Now it is alirocumab’s turn. Sanofi and Regeneron Pharmaceuticals released details on four key trials from the pivotal Odyssey programme for the phase III drug, showing it to be a strong competitor to Amgen’s evolocumab.
Eager to prove its worth in ever broader populations of heart disease patients, investigators of the 2,000-patient Odyssey Long Term trial released a retrospective analysis indicating that alirocumab showed a long-term benefit in preventing cardiovascular deaths and complications. Sanofi and Regeneron will need to show such positive outcomes data to stimulate broad adoption of the antibody, although regulators and physicians no doubt will give more weight to the results from the prospectively designed Odyssey Outcomes trial.
Pulling the curtain back
Alirocumab and its counterparts that act on the proprotein convertase subtilisin-like kexin type 9 (PCSK9) pathway are known as potent cholesterol-lowering agents. However, because statins have shown themselves as effective first-line pills for reducing low-density lipoprotein (LDL), the so-called “bad” cholesterol, the patients for which the PCSK9 drugs will be approved has been a big unknown. Cardiologists and investors alike have been trying to come to grips with the size of this population, an effort complicated by a neurocognitive signal revealed earlier this year.
The ESC meeting in Barcelona was the first chance for alirocumab’s sponsors to offer a broad look at phase III data for the antibody, which prevents PCSK9’s natural inhibition of LDL metabolism. Data were detailed from four trials: Odyssey Combo, in which alirocumab and Zetia were used as a dual therapy in patients unable to control LDL on a maximum statin dose; Odyssey FH I and II, two separate trials in patients with heterozygous familial hypercholesterolaemia; and the most important one commercially, Odyssey Long Term, a test in more than 2,300 patients as an add-on to statins and other lipid-lowering thearapies over more than a year of treatment.
Given the known potency of PCSK9s, the fact that alirocumab achieved LDL reductions over baseline of as much as 61% - the mark hit in Odyssey Long Term – is not a big surprise. Should their safety be confirmed, they likely are headed for approval sometime next year in limited groups of patients who have not managed to control their LDL levels using statins like Pfizer’s Lipitor, at a minimum.
The question that has hung over the PCSK9 drugs – a class that includes evolocumab and Pfizer’s bococizumab – will be in which population they are used outside of patients with genetically elevated LDL and patients unable to tolerate statins. This is the reason all the PCSK9 agents that have reached phase III are in the midst of recruiting massive outcomes trials that will not read out for several years, driven by ever-tightening clinical guidelines and regulatory requirements.

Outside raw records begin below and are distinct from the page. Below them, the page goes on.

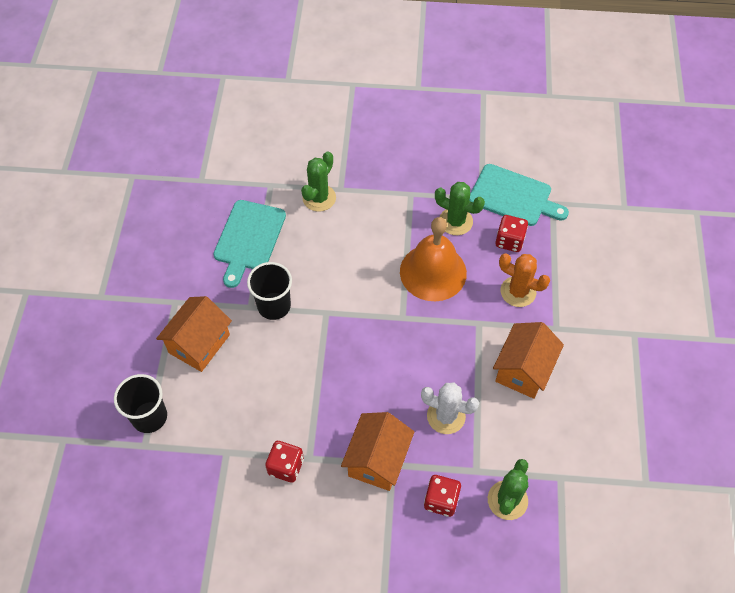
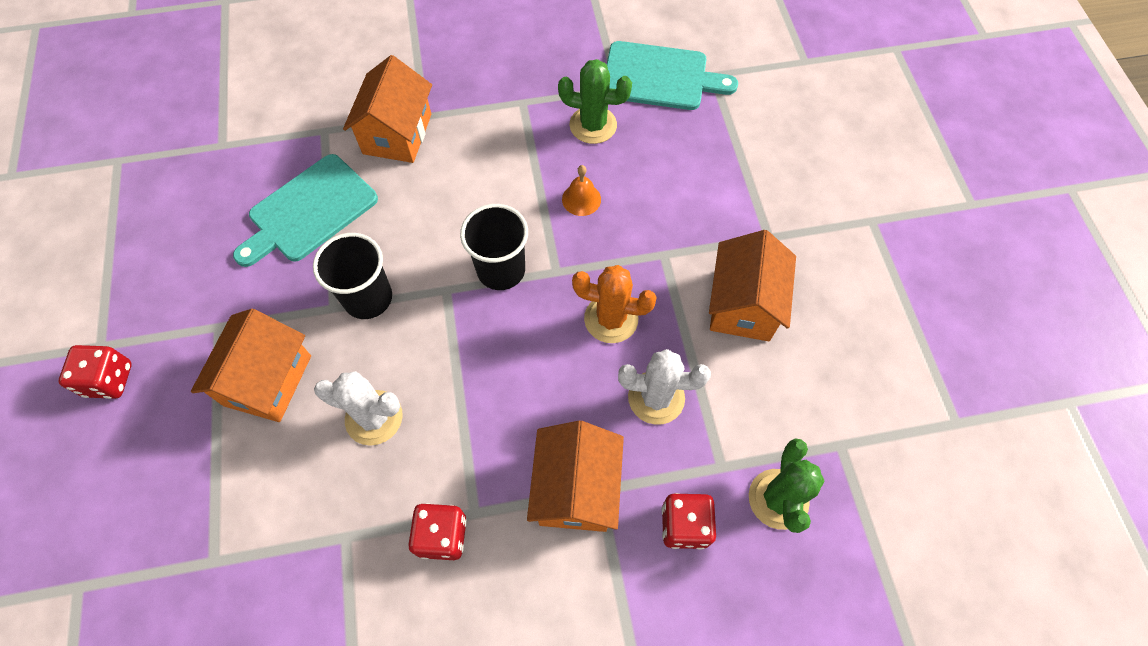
camera: 15 degrees left, 5 degrees up
black cup [114,374,167,433] -> black cup moved to [460,204,528,290]
turquoise cutting board [214,200,286,288] -> turquoise cutting board turned 45 degrees clockwise [233,154,378,267]
green cactus [301,151,336,212] -> orange house [343,55,432,163]
orange bell [400,217,467,301] -> orange bell [562,165,601,216], size x0.41
red dice [495,215,528,252] -> red dice moved to [59,345,131,399]
orange cactus [499,253,550,307] -> orange cactus moved to [572,265,657,343]
none -> white cactus [314,371,403,446]

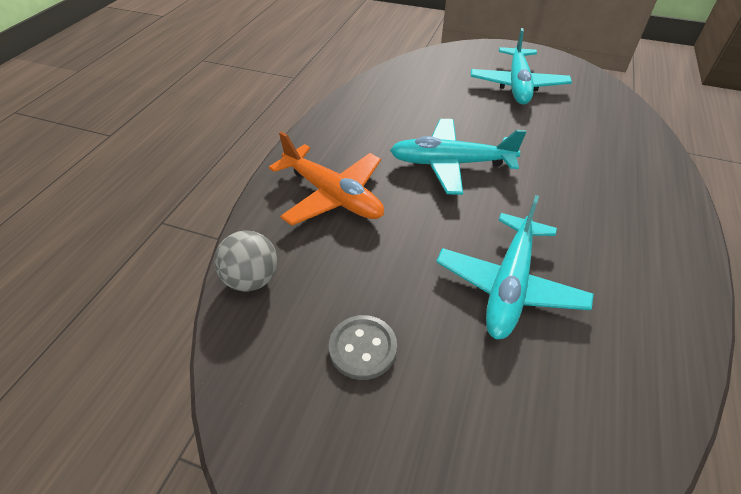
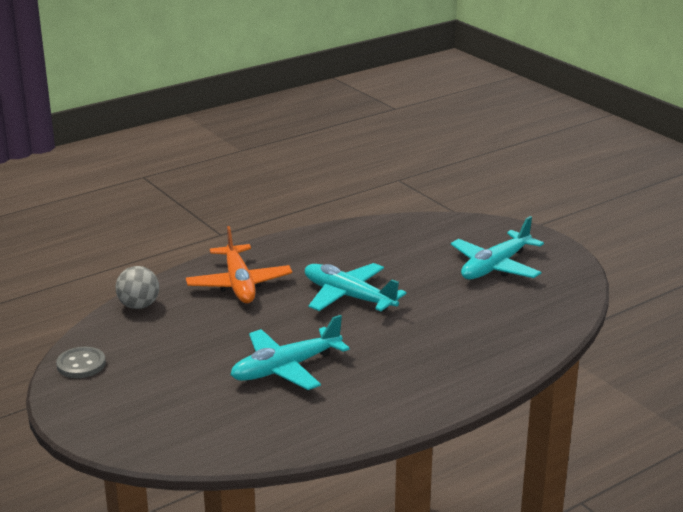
camera: 35 degrees right, 20 degrees down
grey button [329,315,397,380] -> grey button moved to [56,347,106,378]

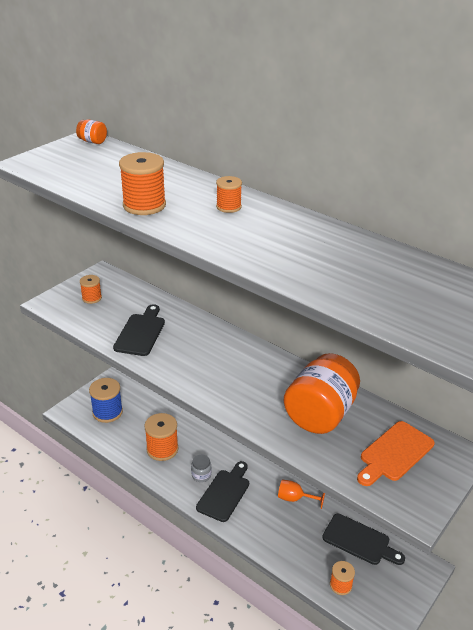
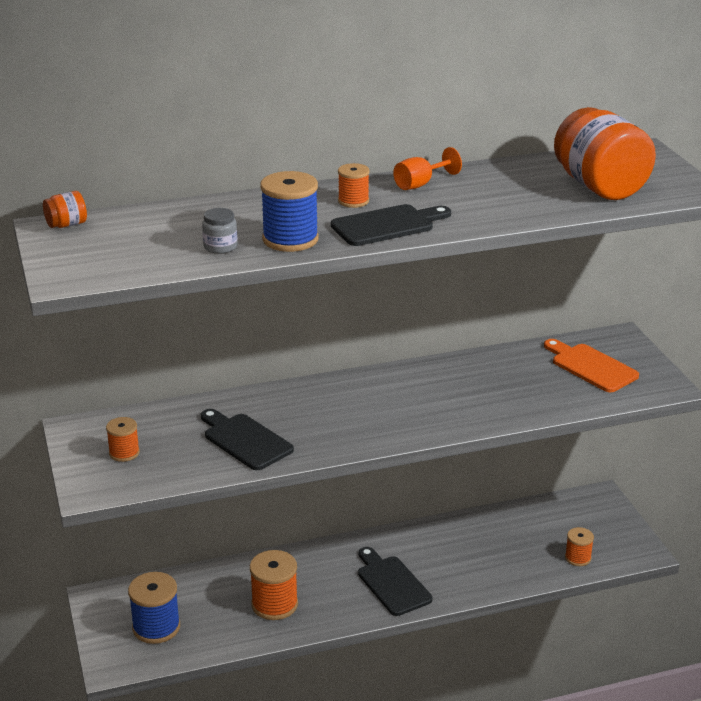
camera: 55 degrees left, 5 degrees down
orange spool [119,152,166,215] -> blue spool [260,171,319,252]
grey jar [191,455,211,482] -> grey jar moved to [202,208,238,254]
orange goblet [278,480,325,509] -> orange goblet moved to [393,147,462,190]
orange jar [284,353,360,434] -> orange jar moved to [554,107,656,200]
black cutting board [322,514,405,565] -> black cutting board moved to [331,204,451,246]
orange cutting board [357,421,435,486] -> orange cutting board turned 150 degrees clockwise [544,339,639,392]

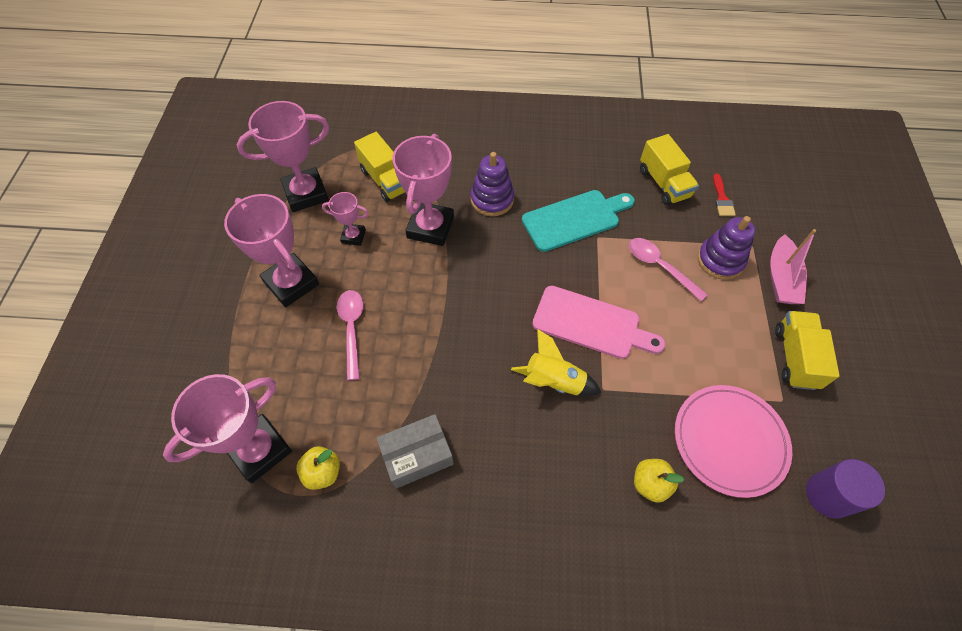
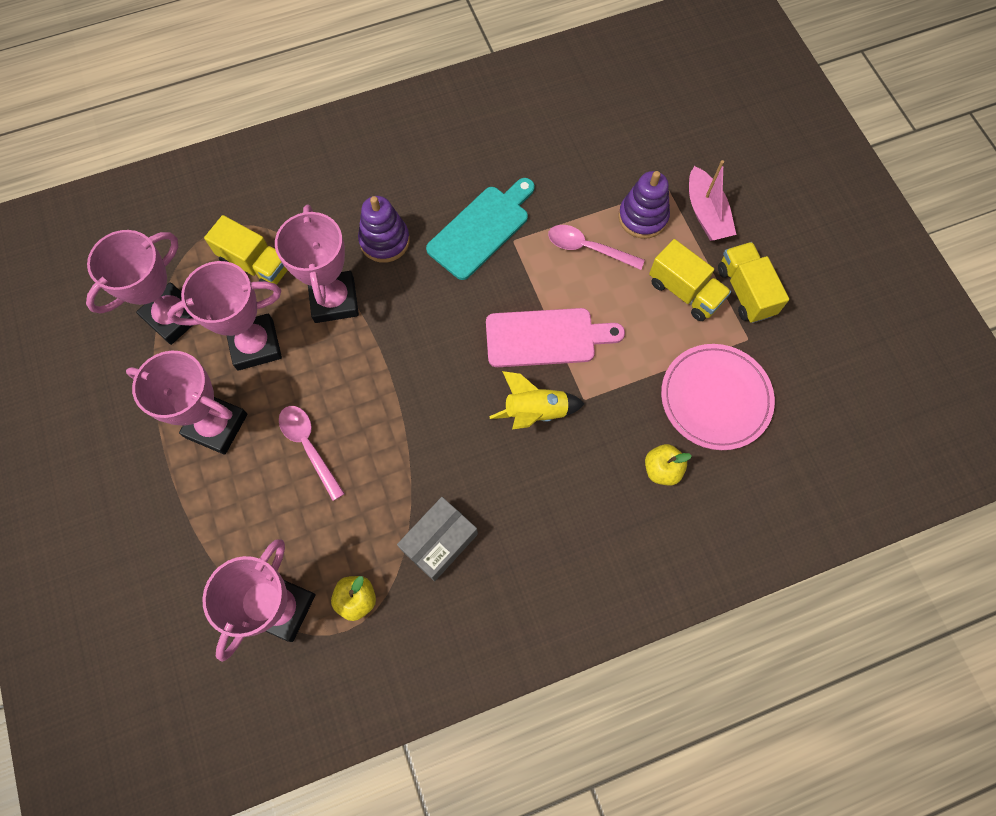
camera: 25 degrees left, 10 degrees up
pink trophy [322,192,369,246] -> pink trophy [167,261,282,371], size x1.91
yellow truck [640,134,699,205] -> yellow truck moved to [649,239,731,321]
red brush [713,174,736,216] -> none
purple cylinder [806,459,885,519] -> none

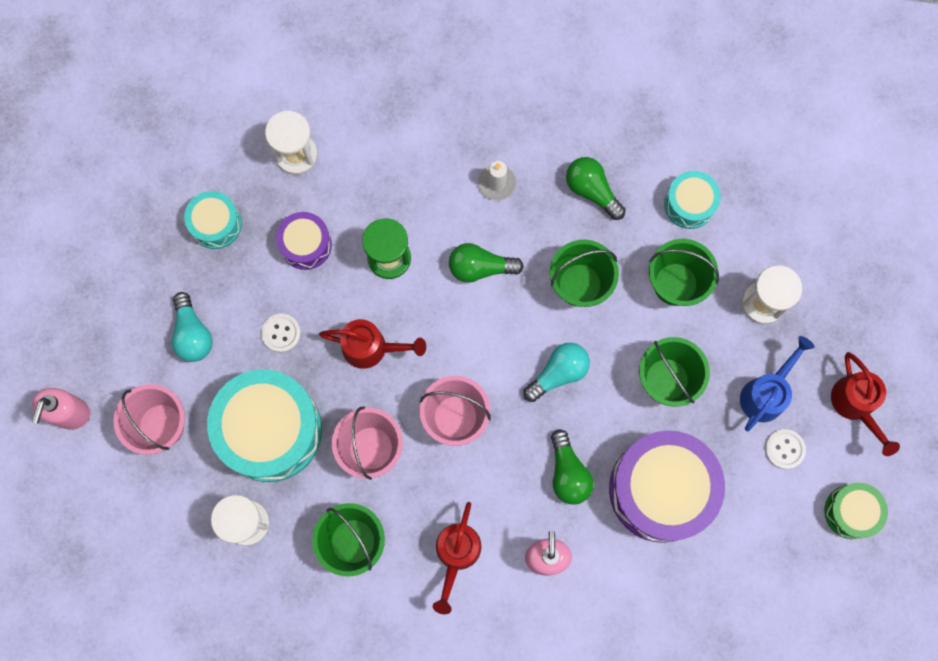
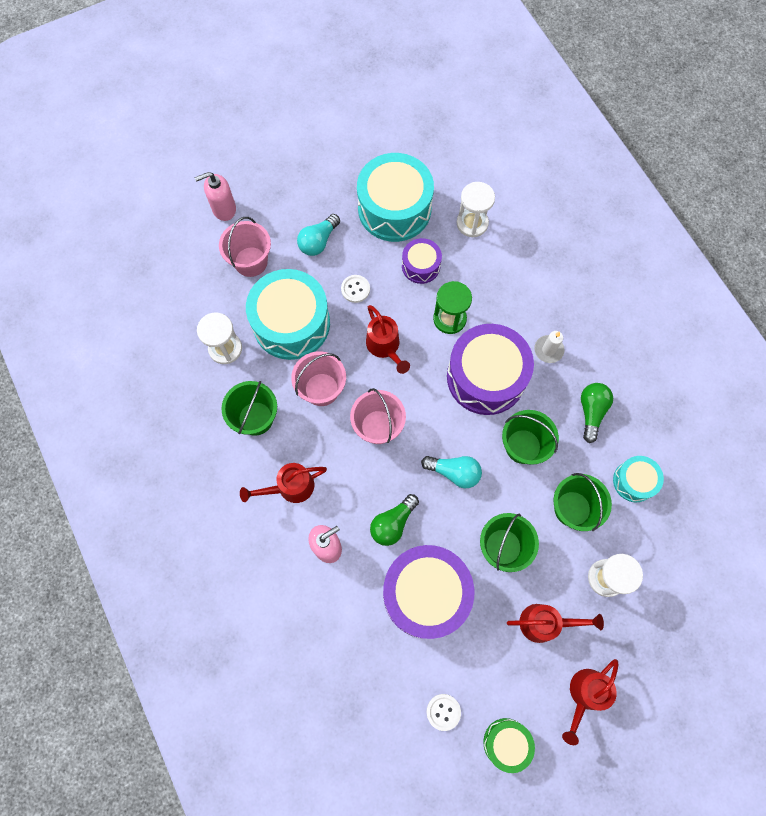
camera: 55 degrees right, 5 degrees down
turquoise drum [184,191,242,249] -> turquoise drum [357,153,434,242], size x1.95
green light bulb [449,243,524,283] -> purple drum [447,324,534,415]
blue watering can [740,336,815,431] -> red watering can [507,604,604,643]
white button [765,429,806,469] -> white button moved to [427,694,461,731]

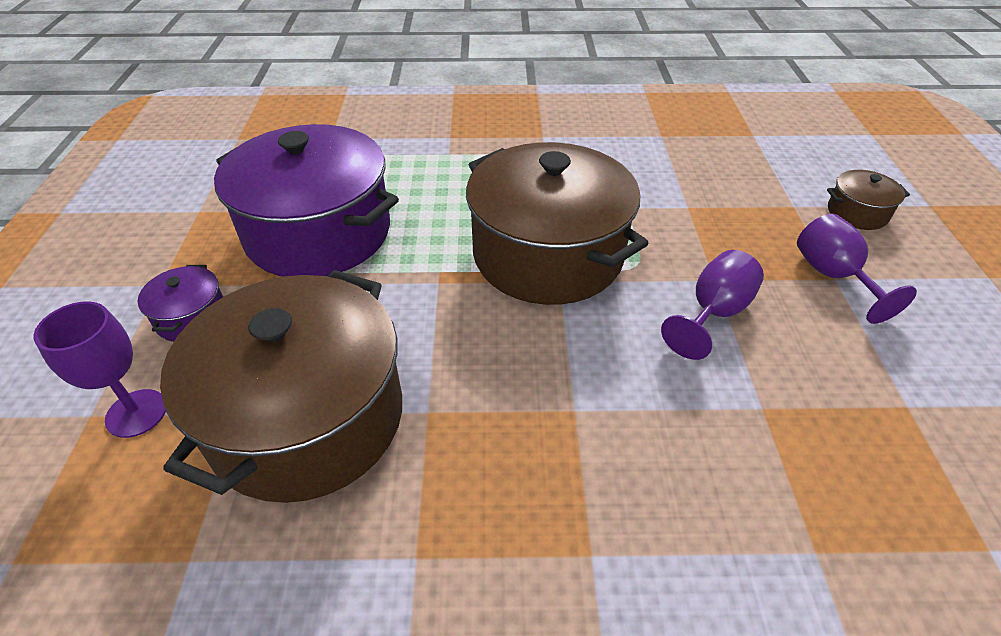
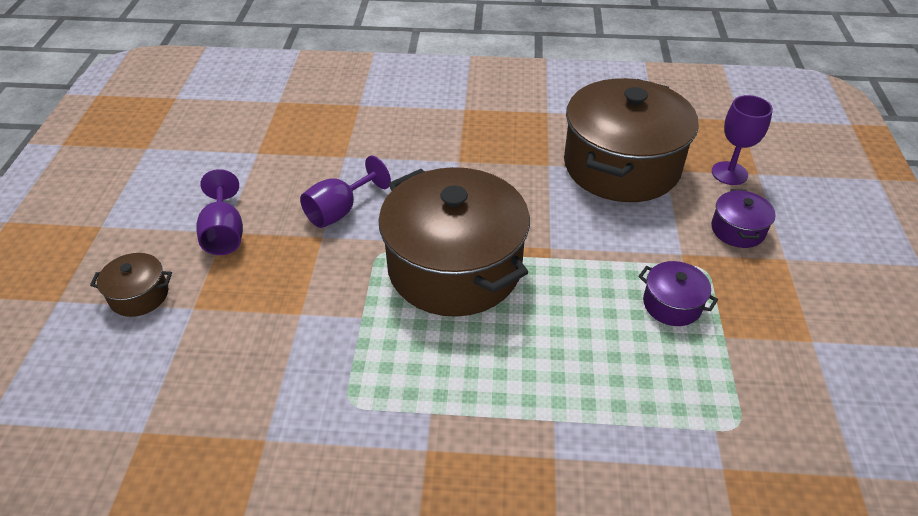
camera: 175 degrees left, 0 degrees up
purple pot [214,124,399,277] -> purple pot [638,261,718,326], size x0.42

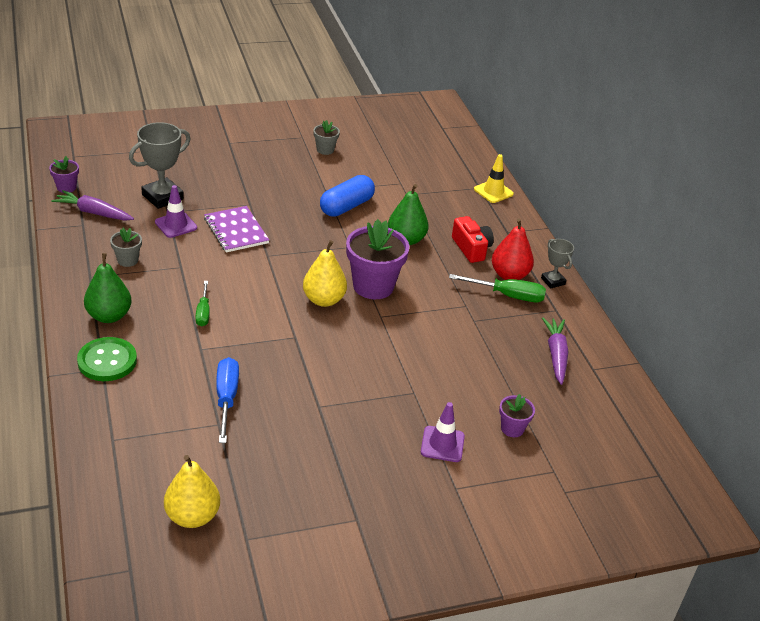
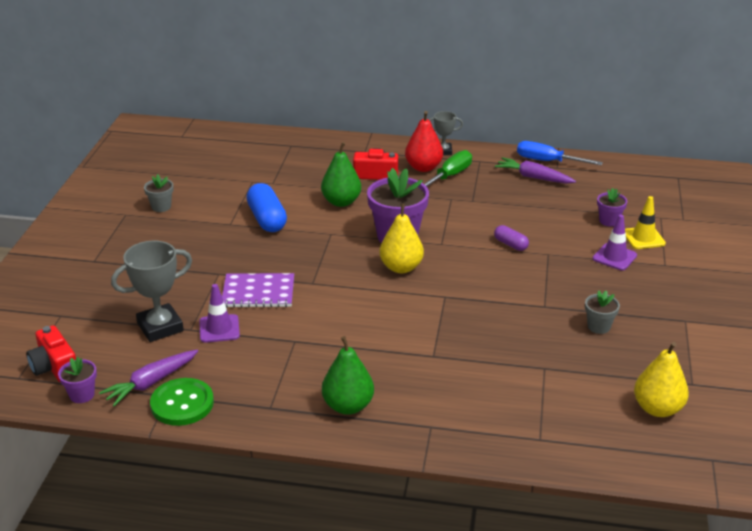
camera: 60 degrees left, 5 degrees down
green button [77,337,137,381] -> green button moved to [150,378,214,426]
grey flower pot [110,228,142,267] -> grey flower pot moved to [585,290,620,334]
grey trophy [129,122,190,209] -> grey trophy turned 75 degrees clockwise [111,241,192,342]
green screwdriver [195,281,209,327] -> none
blue screwdriver [216,357,239,443] -> blue screwdriver moved to [517,141,603,166]
yellow traffic cone [474,154,514,203] -> yellow traffic cone moved to [625,196,666,249]
none -> red camera [26,325,76,382]
none -> purple capsule [494,225,529,251]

Thus, the release today of a retrospective outcomes analysis from Odyssey Long Term is a very intriguing hint as to their potential preventive benefit. Over a mean treatment duration of 65 weeks, patients taking alirocumab plus a maximum tolerated dose of statin and other lipid-lowering therapies were 54% less likely to have suffered from cardiovascular death, a non-fatal myocardial infarction or other heart-related complications.
Investigators shied away from calling that finding a categorical win – regulators most likely will want more robust data from a prospective analysis before allowing Sanofi and Regeneron to make such a claim on alirocumab’s label – but did say it was a good start.
“What this data tells us is that we’re on the right track,” said Jennifer Robinson, an internal medicine professor at the University of Iowa who presented the Odyssey Long Term results. “It’s not the definitive answer. We need the outcomes trials to validate this data and also to establish the long-term safety of these drugs.
“We can’t approve it and give it routinely to everybody after a cardiovascular event,” Dr Robinson said. “That’s not what this data tells us.”
Coming soon to a doctor’s office near you
The safety, of course, remains a question mark. There was a numerical difference in neurocognitive events between the two arms – 18 of 1,550 in the alirocumab arm vs four of 788 in the placebo arm. This may be a finding that will not please investors thrown by this disclosure earlier this year (Second time around, something else for PCSK9 class to worry about, March 10, 2014).
The event rate was fairly low – 1.2% vs 0.5% – leading Dr Robinson to argue that there was “no imbalance,” but given it is a new drug class to be used on a long-term basis, regulators are likely to give it a long look.
Alirocumab has given the sector an exciting preview of its potential in a broad population of patients unable to control their cholesterol. The immediate outlook of this class should firm up in coming months as regulatory filings proceed – Amgen’s submission of evolocumab to the FDA last week is a sign of how imminent their launch may be.